### To do
Please copy out, word for word, the lines running from the line with "- 基本手段：分解和抽象（解决复杂问题）。" up to and including the line with "## AWS 開発速度の向上と属人性の排除".

(Stored dataset rows)

*****

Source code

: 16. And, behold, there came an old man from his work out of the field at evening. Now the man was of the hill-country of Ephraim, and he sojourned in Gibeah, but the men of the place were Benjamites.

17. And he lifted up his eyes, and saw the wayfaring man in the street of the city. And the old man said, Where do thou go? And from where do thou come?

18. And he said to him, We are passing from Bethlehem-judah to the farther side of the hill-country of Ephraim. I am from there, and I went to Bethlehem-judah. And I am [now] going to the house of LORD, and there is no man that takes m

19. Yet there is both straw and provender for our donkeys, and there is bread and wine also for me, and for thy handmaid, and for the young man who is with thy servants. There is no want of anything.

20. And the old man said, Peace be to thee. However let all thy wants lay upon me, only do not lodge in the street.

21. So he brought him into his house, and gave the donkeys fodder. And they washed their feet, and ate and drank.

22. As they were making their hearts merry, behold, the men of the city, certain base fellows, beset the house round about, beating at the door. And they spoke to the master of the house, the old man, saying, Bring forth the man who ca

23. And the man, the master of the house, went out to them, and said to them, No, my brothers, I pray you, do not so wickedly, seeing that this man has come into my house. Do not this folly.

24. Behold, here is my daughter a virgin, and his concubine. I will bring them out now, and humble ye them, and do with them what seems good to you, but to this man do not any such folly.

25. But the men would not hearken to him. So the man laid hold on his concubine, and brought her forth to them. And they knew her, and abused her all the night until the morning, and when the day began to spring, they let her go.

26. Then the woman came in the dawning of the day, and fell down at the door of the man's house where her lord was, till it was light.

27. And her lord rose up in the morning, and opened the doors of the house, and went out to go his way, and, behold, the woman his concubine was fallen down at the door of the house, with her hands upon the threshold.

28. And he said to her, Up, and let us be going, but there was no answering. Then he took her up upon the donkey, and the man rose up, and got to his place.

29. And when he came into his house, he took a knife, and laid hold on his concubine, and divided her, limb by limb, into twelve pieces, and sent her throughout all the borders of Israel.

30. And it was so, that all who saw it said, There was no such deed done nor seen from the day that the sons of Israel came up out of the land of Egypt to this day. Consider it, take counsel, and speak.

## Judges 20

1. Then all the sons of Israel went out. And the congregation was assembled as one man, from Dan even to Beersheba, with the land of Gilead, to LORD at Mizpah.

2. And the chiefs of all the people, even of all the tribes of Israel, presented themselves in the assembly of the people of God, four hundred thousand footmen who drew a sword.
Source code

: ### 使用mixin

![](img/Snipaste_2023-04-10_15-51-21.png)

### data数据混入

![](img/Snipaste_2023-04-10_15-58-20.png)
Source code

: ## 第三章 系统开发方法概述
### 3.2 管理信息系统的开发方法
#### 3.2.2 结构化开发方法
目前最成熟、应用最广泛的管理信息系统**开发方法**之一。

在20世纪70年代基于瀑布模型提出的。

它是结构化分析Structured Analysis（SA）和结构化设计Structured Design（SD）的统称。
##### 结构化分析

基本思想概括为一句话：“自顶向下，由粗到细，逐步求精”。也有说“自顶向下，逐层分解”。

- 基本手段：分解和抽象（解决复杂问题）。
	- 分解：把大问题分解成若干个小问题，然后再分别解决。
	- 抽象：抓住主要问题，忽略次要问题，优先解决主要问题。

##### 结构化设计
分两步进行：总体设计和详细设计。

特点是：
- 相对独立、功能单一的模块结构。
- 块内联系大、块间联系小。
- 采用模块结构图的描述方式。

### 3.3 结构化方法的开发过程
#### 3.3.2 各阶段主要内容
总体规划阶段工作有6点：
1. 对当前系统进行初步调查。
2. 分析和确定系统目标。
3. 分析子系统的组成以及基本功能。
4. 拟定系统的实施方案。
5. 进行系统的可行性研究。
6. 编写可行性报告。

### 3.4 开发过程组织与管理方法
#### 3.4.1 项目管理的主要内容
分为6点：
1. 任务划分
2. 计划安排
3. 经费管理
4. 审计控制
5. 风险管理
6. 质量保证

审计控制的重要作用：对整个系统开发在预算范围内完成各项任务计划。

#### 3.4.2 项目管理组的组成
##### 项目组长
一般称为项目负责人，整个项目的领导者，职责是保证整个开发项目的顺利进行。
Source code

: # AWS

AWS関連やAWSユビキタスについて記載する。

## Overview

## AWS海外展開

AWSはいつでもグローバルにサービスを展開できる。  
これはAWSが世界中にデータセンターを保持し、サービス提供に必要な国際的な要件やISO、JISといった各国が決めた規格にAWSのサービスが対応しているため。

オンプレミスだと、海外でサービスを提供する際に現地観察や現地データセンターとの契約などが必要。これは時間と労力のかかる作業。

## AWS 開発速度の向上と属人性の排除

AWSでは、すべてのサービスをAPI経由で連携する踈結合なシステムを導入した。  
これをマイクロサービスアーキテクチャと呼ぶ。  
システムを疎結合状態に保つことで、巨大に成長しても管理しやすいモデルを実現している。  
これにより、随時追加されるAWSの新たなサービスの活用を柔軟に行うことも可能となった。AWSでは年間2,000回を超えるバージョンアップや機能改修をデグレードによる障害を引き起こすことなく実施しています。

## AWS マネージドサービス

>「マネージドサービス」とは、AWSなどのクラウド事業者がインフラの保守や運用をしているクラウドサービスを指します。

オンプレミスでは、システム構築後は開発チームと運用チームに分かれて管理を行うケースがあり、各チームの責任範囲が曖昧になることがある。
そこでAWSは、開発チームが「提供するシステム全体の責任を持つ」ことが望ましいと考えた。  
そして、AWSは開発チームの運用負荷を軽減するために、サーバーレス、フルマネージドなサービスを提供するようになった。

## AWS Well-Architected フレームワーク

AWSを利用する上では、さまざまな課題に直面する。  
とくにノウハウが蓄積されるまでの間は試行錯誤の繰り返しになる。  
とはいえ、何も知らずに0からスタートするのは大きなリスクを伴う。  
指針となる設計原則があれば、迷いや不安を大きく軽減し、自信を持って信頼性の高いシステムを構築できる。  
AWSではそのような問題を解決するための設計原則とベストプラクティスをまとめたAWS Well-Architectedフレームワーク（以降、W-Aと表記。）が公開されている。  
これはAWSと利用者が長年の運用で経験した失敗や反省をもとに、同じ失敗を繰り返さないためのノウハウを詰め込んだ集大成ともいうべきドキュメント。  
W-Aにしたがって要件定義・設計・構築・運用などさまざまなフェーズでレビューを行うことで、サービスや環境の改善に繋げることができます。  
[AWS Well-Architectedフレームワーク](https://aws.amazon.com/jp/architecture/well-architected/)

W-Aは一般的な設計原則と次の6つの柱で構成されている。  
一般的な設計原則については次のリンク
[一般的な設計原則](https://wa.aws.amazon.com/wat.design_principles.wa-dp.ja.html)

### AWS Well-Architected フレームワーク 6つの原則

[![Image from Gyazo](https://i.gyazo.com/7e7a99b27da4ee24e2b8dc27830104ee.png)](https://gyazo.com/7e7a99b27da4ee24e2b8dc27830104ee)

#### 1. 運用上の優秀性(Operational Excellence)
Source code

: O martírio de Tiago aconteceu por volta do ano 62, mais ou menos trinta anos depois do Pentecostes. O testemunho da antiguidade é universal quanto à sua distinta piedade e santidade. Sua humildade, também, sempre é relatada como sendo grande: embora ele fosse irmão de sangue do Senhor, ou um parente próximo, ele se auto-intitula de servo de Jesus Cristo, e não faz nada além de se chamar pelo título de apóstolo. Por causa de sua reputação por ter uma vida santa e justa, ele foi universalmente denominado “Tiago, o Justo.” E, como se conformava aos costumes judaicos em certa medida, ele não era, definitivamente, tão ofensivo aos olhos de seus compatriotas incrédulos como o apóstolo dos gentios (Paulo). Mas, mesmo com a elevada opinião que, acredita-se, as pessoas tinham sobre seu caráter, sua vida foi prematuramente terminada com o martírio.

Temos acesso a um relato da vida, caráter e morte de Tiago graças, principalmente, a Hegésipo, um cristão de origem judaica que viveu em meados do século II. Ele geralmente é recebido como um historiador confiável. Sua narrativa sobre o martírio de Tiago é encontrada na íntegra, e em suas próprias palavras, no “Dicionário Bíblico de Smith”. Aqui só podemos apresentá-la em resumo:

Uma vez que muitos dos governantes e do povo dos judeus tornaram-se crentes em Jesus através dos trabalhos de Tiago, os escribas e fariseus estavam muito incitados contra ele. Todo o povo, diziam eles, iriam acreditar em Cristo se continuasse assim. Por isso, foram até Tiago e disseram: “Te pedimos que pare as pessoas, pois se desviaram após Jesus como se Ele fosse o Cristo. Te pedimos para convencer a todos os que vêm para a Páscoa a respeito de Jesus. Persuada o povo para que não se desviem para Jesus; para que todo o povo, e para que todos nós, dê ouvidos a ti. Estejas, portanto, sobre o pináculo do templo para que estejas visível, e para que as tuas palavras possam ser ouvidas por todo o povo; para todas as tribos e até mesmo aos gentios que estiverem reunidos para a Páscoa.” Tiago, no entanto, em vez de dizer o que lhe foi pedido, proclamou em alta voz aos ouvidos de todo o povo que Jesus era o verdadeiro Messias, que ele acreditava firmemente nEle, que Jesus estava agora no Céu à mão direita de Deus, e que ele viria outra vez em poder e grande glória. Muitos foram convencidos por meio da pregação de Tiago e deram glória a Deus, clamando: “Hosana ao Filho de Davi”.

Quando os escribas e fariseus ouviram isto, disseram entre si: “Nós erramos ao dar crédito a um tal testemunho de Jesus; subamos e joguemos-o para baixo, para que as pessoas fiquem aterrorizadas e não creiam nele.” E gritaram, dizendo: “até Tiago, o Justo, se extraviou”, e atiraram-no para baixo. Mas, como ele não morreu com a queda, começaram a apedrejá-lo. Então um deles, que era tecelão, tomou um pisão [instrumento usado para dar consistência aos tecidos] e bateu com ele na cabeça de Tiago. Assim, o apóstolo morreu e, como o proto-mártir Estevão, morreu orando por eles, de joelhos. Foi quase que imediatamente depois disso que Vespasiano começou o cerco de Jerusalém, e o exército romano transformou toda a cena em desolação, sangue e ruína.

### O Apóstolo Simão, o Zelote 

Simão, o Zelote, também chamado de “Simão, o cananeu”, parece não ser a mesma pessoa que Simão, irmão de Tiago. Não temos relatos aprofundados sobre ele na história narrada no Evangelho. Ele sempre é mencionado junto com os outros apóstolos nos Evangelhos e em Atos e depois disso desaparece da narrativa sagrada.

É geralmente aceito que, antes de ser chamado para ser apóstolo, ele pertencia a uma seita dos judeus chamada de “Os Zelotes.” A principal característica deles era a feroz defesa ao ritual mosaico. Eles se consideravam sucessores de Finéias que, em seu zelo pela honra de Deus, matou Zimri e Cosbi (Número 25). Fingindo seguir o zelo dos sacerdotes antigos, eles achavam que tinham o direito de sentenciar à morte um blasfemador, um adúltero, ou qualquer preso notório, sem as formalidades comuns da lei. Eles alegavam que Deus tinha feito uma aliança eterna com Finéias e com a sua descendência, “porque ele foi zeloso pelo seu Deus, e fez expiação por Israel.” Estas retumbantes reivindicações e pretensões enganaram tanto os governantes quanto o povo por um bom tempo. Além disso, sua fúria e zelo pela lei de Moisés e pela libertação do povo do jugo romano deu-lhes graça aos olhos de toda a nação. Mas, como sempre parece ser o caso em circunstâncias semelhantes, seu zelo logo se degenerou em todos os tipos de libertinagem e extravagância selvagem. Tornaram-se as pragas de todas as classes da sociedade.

*****

### Answer space
- 基本手段：分解和抽象（解决复杂问题）。
	- 分解：把大问题分解成若干个小问题，然后再分别解决。
	- 抽象：抓住主要问题，忽略次要问题，优先解决主要问题。

##### 结构化设计
分两步进行：总体设计和详细设计。

特点是：
- 相对独立、功能单一的模块结构。
- 块内联系大、块间联系小。
- 采用模块结构图的描述方式。

### 3.3 结构化方法的开发过程
#### 3.3.2 各阶段主要内容
总体规划阶段工作有6点：
1. 对当前系统进行初步调查。
2. 分析和确定系统目标。
3. 分析子系统的组成以及基本功能。
4. 拟定系统的实施方案。
5. 进行系统的可行性研究。
6. 编写可行性报告。

### 3.4 开发过程组织与管理方法
#### 3.4.1 项目管理的主要内容
分为6点：
1. 任务划分
2. 计划安排
3. 经费管理
4. 审计控制
5. 风险管理
6. 质量保证

审计控制的重要作用：对整个系统开发在预算范围内完成各项任务计划。

#### 3.4.2 项目管理组的组成
##### 项目组长
一般称为项目负责人，整个项目的领导者，职责是保证整个开发项目的顺利进行。
Source code

: # AWS

AWS関連やAWSユビキタスについて記載する。

## Overview

## AWS海外展開

AWSはいつでもグローバルにサービスを展開できる。  
これはAWSが世界中にデータセンターを保持し、サービス提供に必要な国際的な要件やISO、JISといった各国が決めた規格にAWSのサービスが対応しているため。

オンプレミスだと、海外でサービスを提供する際に現地観察や現地データセンターとの契約などが必要。これは時間と労力のかかる作業。

## AWS 開発速度の向上と属人性の排除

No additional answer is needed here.